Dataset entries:

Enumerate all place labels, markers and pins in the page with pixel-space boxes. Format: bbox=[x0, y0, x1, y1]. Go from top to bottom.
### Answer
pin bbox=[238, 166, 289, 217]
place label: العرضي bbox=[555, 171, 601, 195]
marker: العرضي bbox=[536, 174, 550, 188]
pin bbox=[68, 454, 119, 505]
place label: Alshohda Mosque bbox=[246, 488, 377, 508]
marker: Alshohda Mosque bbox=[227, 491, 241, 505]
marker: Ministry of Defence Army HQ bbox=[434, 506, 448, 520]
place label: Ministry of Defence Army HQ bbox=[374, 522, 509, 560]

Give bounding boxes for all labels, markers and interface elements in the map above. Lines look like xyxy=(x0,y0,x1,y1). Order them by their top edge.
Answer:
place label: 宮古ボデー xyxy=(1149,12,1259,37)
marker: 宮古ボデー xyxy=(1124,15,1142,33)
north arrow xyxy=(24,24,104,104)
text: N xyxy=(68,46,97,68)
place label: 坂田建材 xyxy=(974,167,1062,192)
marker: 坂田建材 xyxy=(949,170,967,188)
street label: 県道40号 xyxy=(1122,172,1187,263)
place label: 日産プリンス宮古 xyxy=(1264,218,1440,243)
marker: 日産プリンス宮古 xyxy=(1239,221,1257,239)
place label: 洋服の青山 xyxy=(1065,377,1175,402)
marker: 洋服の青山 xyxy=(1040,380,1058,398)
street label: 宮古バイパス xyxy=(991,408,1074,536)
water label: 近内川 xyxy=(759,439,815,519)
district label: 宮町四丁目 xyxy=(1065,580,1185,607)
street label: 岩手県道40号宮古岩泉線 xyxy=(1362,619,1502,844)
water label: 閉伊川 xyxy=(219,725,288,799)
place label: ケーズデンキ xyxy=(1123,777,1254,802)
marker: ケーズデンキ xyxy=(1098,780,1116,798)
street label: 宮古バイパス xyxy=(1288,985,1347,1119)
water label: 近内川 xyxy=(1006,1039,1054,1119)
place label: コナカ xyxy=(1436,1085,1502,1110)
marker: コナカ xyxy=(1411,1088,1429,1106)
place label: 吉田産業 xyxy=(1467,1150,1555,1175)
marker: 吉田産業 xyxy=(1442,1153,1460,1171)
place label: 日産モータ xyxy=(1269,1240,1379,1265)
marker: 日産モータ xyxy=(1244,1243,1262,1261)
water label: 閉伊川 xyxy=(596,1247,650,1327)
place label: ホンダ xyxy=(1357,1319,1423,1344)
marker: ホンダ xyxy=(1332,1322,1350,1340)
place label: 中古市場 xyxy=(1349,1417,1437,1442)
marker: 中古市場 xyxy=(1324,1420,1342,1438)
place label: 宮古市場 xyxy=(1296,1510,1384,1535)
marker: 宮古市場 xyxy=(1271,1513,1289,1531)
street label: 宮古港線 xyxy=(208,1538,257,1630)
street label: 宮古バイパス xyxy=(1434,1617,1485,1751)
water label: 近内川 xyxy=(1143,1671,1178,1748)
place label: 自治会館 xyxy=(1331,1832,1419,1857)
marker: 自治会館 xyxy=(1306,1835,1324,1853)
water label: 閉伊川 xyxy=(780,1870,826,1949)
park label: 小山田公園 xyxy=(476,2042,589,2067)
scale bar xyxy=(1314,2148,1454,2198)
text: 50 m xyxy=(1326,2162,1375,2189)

Problem: State the number of lines in the records that hold the string "洋服の青山", and add nothing.

Your solution: 2